PHUKET CITY: The public organization pushing to develop the Ao Phuket mega-project off Saphan Hin is conducting public hearings to gauge reaction to the possibility of designating all of Phuket as a special administrative zone for sustainable tourism.
Designated Areas for Sustainable Tourism Administration (Dasta), a public organization whose board answers directly to the Prime Minister’s Office, held the first in a series of public hearings with representatives from Muang, Thalang and Kathu districts at the Royal Phuket City Hotel on June 30.
The Dasta board was last in Phuket in May last year, when Samak Sundaravej’s government gave the agency the green light to develop a 100-billion-baht mega-project, including a convention center and marina, in Phuket Bay.
Subsequent public hearings at the time led to a request for more of Phuket to come under Dasta’s purview.
Through its consultant firm Phisut Technology Company, Dasta has organized a series of ten public hearings this month to include all of Phuket’s local administration organizations.
The first of these was held at the Phuket Merlin Hotel on Monday, when the Dasta administrative framework was presented to representatives from Phuket City and Wichit municipalities.
Most of those present were in favor of putting Phuket City and Wichit under Dasta administration.
Dr Prasit Koysiripong, president of the Old Phuket Town Foundation, said a Dasta listing would improve the lives of Phuket City residents and aid in preserving the historically significant areas of the old quarter.
Thiti Sawisai, who heads the Phuket City Environment Protection Community, was less impressed.
Dasta’s stated objectives are laudable, but the agency seems to lack specific measures to meet these objectives, especially where environmental protection is concerned, he said.
“The project is unclear on how problems would actually be solved.
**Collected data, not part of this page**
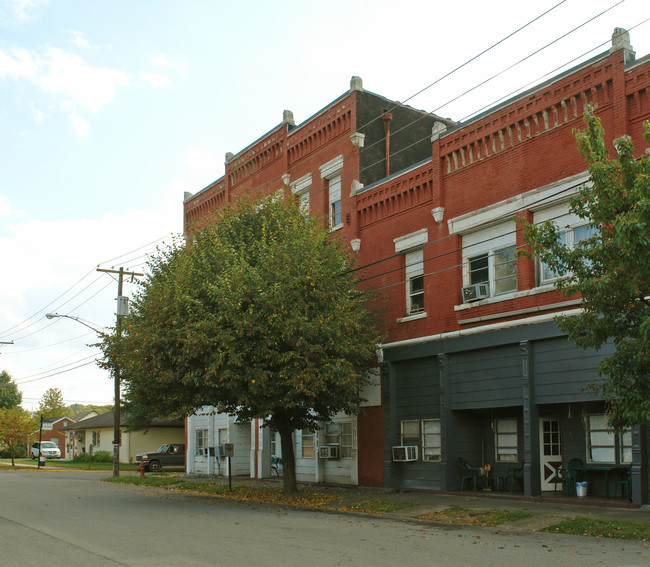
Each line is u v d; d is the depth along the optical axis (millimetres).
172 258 22453
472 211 20625
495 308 19594
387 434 23000
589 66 17562
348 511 17781
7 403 94125
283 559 10609
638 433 15625
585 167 17641
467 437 21016
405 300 23094
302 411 21234
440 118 29422
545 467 18953
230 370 17875
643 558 10492
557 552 11195
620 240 10812
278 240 21281
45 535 13328
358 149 25703
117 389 35938
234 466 31922
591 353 16984
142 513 17453
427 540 12664
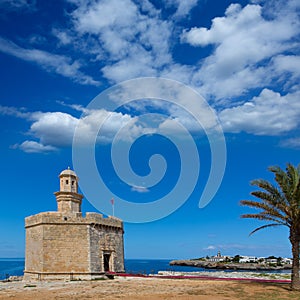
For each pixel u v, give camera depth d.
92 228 54.91
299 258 34.50
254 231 35.66
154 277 51.44
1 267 192.25
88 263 52.94
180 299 29.20
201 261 178.50
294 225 33.56
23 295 33.50
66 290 37.09
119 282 45.09
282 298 29.20
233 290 34.41
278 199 33.91
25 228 58.06
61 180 59.41
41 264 51.88
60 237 53.12
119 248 59.75
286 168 34.59
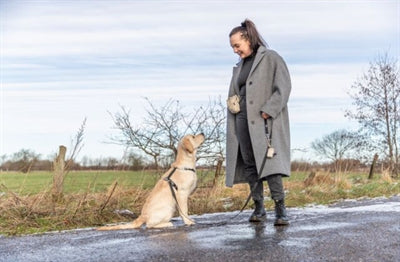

Since Phuket is like a beloved daughter to us I really don’t agree with this project,” he said.
To this, city planner Somchai Poetiwongsajarn of Phisut Technology said specific measures would follow only after an area has been listed under Dasta and detailed studies conducted.
“At first we wanted to list only the Ao Phuket project under Dasta, but now we are considering listing the entire island. It is up to the people to decide,” Mr Somchai said.
As the Dasta board reports to the Prime Minister’s Office, project reports and proposals are submitted for approval directly to Cabinet, thus bypassing normal bureaucratic procedures, he added.
Following the public hearings, Dasta could apply for a Phuket listing. Cabinet approval would take about three months, he said.
If granted, Dasta would then set up a local office and draw up a list of specific projects for implementation.
The office would be staffed in part by Phuket residents, who would be responsible for collecting the required information and liaising with local administrative bodies tasked with carrying out the work.
As for funding, income derived from Dasta projects would be remitted to local administrative bodies and not back to the central government, thus ensuring that local people benefit, he said.
Dasta executive board member Rajatin Syamananda, who has pushed for the Ao Phuket project since his time as Director General of the Interior Ministry’s Department of Town and Country Planning, also attended the hearing in Phuket City.
Mr Rajatin insists that any Dasta project, including Ao Phuket, will only move forward with solid public support. He is still keen on the Ao Phuket project, however.
The project would remove a layer of mud and tin mining dregs covering 10,000 rai of Phuket Bay and restore the bay’s natural sandy bed, he said.
Dasta listing would also help address the other pressing environmental issues facing Phuket City, such as solid waste management and wastewater treatment.
Problems in both of these areas are the result of poor city planning, he told the meeting.